Uncertain future for employees at Nortel
A question mark hangs over the future of hundreds of employees at troubled telecoms company Nortel after one part of the business was snapped up by Avaya.
The US company has acquired Nortel’s Enterprise Division 11 months after Nortel went into administration blaming “adverse economic conditions”.
Under the deal, which came to light yesterday and is understood to be worth $900 million, 40% of the 350-strong workforce at the Monkstown plant has transferred to Avaya.
However, the future remains uncertain for the remaining 200 staff. Efforts are being made to find suitable buyers for Nortel’s remaining four divisions.
Trade union Unite has cautiously welcomed the acquisition but it has expressed fears for additional redundancies next year. In March 90 employees were axed with only statutory redundancy pay, which prompted protests at the Doagh Road site.
Sean Smyth, regional industrial organiser with Unite, said: “Union officials will be seeking an urgent meeting with the new owners to discuss the plant’s future at Monkstown.

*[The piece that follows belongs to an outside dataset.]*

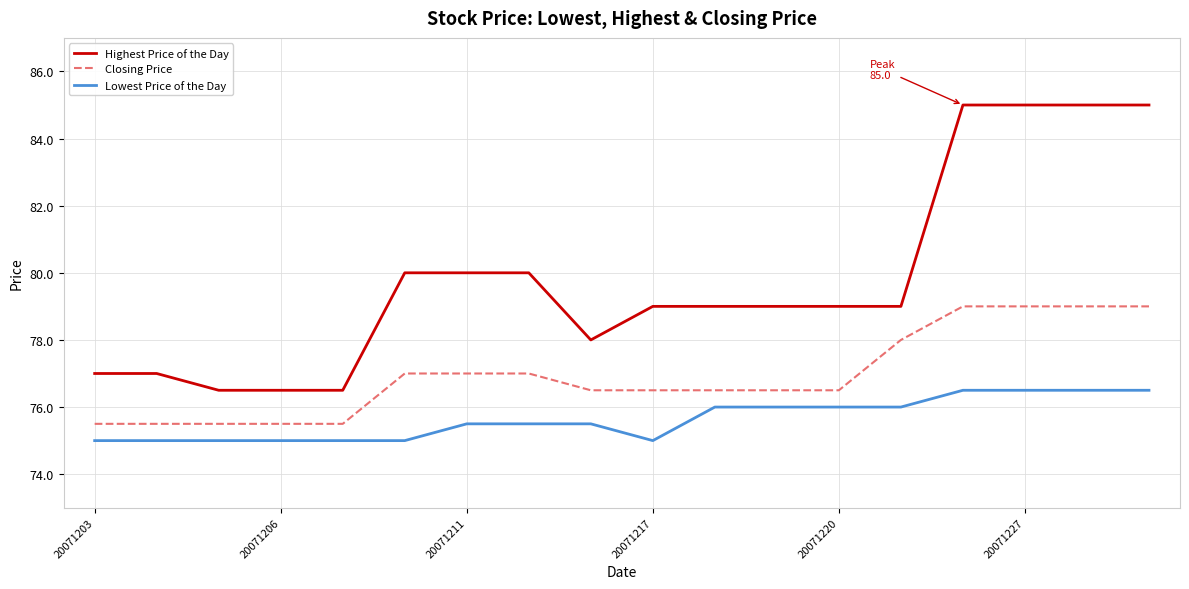

Which series has the largest total across all categories?

Highest Price of the Day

“The cloud of further redundancies hangs over the plant and we need to iron out any difficulties as speedily as possible. Unite is further concerned that Avaya has only leased the Monkstown site for one year.”
He added: “We are happy to note a positive aspect of this new deal is that the new company owners have given the union an assurance that if there is a need for further job losses at Monkstown, then it will honour the existing contract of employment which offers an enhanced redundancy package.”
In a statement New Jersey-based Avaya said: “The addition of Nortel Enterprise Solutions (NES) further enhances Avaya’s strategic position in providing business communications solutions and services for enterprise customers. The acquisition gives the company added scale, resources and expertise to deliver a portfolio of solutions and services around the globe.”
Enterprise Minister Arlene Foster said the announcement was “extremely positive news for Nortel and the workers at Monkstown”.
She added: “I understand that the remaining elements of Nortel’s business have successfully been auctioned to other major international telecommunications companies and those deals are currently progressing through the necessary regulatory clearances. Invest NI is working to profile the strength of the company’s local capabilities to ensure the best possible outcome.”
Invest NI has invoiced Nortel for £7.4m after it breached the terms of a financial assistance agreement signed in June 2006 by entering administration.
However, to date the business body has not received any payments and is not expected to until all of the Nortel acquistions are concluded next year. Only then can the administrator Ernst & Young deal with demands from creditors.